* _Texto fornecido_:
□ □ □ □ □ □ □
Publicamos o relatório do cardeal Mario Grech, secretário-geral do Sínodo.
Bem-vindos de novo! A todas e a todos, irmãs e irmãos em Cristo, a nossa saudação!
Convocados para a Segunda sessão da Assembleia, invocamos o Espírito para que nos ilumine e torne os nossos ouvidos atentos à sua Voz. O Espírito que, das profundezas da criação violada e das criaturas que padecem injustiças sem fim, geme e sofre as dores de parto, dará início a uma nova época.
No momento em que celebramos esta Assembleia, travam-se guerras em muitas partes do mundo! Estamos à beira de um agravamento do conflito. Quantas gerações deverão passar, antes que os povos em guerra possam voltar a “sentar-se juntos” e falar uns com os outros, para construir juntos um futuro de paz?
Abraçamos as irmãs e os irmãos presentes nesta sala que vêm de regiões de guerra ou de nações onde as liberdades fundamentais dos povos são violadas. Através das suas vozes, podemos ouvir os gritos e o pranto daqueles que sofrem sob as bombas, especialmente as crianças, que respiram este clima de ódio. Como crentes, somos chamados a desejar e a rezar pelo dom precioso da paz para todos os povos.
À oração contínua devemos unir sempre o testemunho credível. Esta Assembleia é em si mesma um testemunho credível! A reunião de homens e mulheres vindos de todas as partes do mundo para se pôr à escuta do Espírito, ouvindo-se uns aos outros, é um sinal de contradição para o mundo. Vem-me à mente o último trecho do discurso do Santo Padre por ocasião do cinquentenário da instituição do Sínodo dos bispos: «Uma Igreja sinodal é como um estandarte erguido entre as nações (cf. Is 11, 12) num mundo que — embora apele à participação, à solidariedade e à transparência na gestão dos assuntos públicos — entrega muitas vezes o destino de populações inteiras nas mãos gananciosas de pequenos grupos de poder».
O Sínodo é essencialmente uma escola de discernimento: é a Igreja reunida com Pedro para discernir em conjunto. A Igreja sinodal é uma proposta para a sociedade atual: o discernimento é fruto de um exercício maduro da sinodalidade como estilo e método. O discernimento eclesial pode ser um desafio e um exemplo para qualquer tipo de assembleia, que deve encontrar na escuta mútua dos membros a regra de ouro para a busca da verdade e do bem comum. Sem esquecer que o discernimento é uma “ponte” através da qual crentes e não-crentes se podem ouvir e compreender mutuamente recorrendo a uma gramática comum. Não sou eu que o digo, mas um autor leigo, Umberto Eco. O horizonte da nossa Assembleia é a Igreja, mas o desejo é que o resultado do nosso trabalho sobre as relações, os processos, os lugares, possa ser útil para todas as pessoas, contribuindo para a edificação de um mundo mais justo.
□ □ □ □ □ □ □
* _Objetivo_: Pode copiar, sem alterar nada, o trecho do relatório sobre o Sínodo que vai de "Abraçamos as irmãs" a "todos os povos."? As linhas não têm qualquer papel no que aqui se pede.
□ □ □ □ □ □ □
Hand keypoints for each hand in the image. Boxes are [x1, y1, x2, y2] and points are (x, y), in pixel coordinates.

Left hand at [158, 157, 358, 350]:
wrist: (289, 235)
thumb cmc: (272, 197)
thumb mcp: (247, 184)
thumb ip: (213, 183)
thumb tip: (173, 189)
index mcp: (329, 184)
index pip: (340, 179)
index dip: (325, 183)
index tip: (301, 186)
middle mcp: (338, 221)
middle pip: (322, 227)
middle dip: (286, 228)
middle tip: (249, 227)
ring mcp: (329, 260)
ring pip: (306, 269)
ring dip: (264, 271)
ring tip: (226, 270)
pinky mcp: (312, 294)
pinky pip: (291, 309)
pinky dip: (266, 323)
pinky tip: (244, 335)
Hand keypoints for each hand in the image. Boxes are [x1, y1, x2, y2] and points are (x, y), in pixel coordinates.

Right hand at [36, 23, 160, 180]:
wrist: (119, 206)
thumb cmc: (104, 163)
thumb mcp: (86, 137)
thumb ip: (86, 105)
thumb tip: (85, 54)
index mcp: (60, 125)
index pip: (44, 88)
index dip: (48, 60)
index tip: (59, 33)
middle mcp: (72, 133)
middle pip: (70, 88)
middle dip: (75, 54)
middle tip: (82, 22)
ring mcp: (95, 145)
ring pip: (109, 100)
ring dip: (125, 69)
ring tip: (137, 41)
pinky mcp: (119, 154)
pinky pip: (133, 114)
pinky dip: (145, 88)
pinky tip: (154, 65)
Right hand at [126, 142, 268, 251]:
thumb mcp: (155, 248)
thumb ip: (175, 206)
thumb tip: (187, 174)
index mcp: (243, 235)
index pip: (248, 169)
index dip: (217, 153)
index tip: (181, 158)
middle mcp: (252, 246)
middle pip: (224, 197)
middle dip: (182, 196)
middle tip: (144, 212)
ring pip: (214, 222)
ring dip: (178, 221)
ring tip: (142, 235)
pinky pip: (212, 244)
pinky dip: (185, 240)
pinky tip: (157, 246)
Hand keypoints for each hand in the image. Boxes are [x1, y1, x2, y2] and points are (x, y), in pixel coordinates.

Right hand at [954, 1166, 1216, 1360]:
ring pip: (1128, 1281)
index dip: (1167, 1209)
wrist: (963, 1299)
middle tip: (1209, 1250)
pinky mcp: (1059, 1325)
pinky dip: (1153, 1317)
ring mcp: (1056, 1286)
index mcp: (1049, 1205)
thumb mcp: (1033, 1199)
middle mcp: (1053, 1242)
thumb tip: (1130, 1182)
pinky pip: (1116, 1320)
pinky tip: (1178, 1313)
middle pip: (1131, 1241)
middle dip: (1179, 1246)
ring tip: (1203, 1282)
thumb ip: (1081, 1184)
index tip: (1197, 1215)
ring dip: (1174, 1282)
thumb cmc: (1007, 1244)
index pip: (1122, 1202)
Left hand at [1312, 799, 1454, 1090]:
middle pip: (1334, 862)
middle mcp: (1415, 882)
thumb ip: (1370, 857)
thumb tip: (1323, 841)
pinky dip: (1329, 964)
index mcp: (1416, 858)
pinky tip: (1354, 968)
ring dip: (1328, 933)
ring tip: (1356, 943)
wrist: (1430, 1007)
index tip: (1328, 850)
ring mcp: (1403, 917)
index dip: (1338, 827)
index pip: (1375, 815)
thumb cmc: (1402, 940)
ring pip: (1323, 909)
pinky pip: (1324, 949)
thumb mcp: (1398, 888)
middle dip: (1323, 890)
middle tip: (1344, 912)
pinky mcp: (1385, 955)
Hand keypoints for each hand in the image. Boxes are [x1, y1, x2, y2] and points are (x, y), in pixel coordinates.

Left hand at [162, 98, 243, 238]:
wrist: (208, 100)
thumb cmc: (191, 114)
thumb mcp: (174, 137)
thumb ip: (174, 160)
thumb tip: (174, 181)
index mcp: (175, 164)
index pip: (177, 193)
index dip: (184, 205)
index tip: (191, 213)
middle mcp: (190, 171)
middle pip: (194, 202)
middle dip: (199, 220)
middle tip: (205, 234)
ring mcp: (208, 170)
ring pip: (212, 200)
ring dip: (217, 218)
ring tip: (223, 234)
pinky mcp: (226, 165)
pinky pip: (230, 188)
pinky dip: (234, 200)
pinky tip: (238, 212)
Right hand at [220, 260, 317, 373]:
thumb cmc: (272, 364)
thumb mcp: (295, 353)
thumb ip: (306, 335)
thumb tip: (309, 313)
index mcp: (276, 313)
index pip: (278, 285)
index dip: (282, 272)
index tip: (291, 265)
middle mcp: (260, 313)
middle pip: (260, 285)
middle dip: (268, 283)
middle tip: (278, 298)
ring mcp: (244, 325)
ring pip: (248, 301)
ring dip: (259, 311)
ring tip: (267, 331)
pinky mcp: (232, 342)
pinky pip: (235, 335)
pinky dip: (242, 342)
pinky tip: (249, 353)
□ □ □ □ □ □ □
* _Resultado da tarefa_:
Abraçamos as irmãs e os irmãos presentes nesta sala que vêm de regiões de guerra ou de nações onde as liberdades fundamentais dos povos são violadas. Através das suas vozes, podemos ouvir os gritos e o pranto daqueles que sofrem sob as bombas, especialmente as crianças, que respiram este clima de ódio. Como crentes, somos chamados a desejar e a rezar pelo dom precioso da paz para todos os povos.